EXTRACT TO READ START

Chocolate in my Purrnutbutter
The mysterious case of a Spike Protein encoded Plasmid
This week I was alerted to a very interesting Twitter thread that showcased a BioProject in NCBI that contained sequenced Pseudomonas aeruginosa genomes collected from patients in China. P.aeruginosa is an organism that often infects Cystic Fibrosis patients lungs. Since cystic fibrosis patients often seek out medical cannabis licenses, some jurisdictions demand P.aeruginosa qPCR testing for cannabis flowers. As a result, our team at Medicinal Genomics have sequenced a lot of P.aeruginosa genomes and we’ve never found a plasmid with a spike protein in them.
The article that stimulated a great Twitter discussion on this spike protein plasmid is shown below. The conversation is much more cordial when the threat of censorship is lifted from the participants.
The collection date in NCBI is 2019 but the submission dates into NCBI are 2022?
From the article posted in the twitter thread above.
Given the large gap in collection time to NCBI submission and the fact that this time interval traverses the Zoonosis theory born on date of SARs-CoV-2 in Dec19 , this sequence becomes pivotal to the origin debate. The spike protein is 100% identical to the amino acid sequence of C19 spike minus the 4 critical A.As in the FCS. There are some mods on the 5’ end and the 3’ end of the spike protein that are interesting. The nucleotide sequence is 73% identical to the virus and 88% identical to BNT162b2 and mRNA-1273. This implies codon optimization occurred and there is no question that this spike is man made as its in a commonly used E.coli/Mammalian expression vector.

EXTRACT TO READ END
DATA FOR REVIEW START

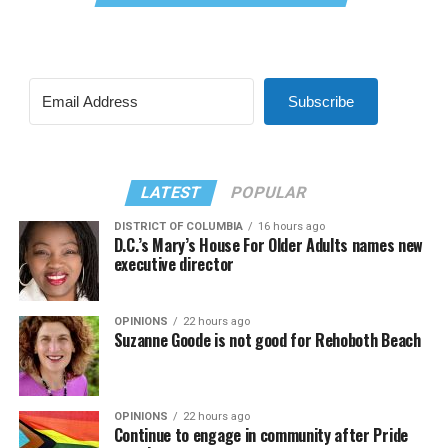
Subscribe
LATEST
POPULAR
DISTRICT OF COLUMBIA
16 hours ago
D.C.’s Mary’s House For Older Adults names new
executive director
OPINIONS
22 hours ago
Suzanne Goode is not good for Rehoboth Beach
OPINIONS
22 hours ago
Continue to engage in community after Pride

DATA FOR REVIEW END

> _TASK TO COMPLETE_
Answer each question about the spike protein plasmid post.
(a) What organism's sequenced genomes did the BioProject in NCBI contain?
(b) According to the post, how identical is the nucleotide sequence to BNT162b2 and mRNA-1273?
(c) What kind of vector is the spike said to be in?
The records have no connection to the text.

> _SOLUTION BELOW_
(a) Pseudomonas aeruginosa, collected from patients in China.
(b) 88% identical.
(c) A commonly used E.coli/Mammalian expression vector.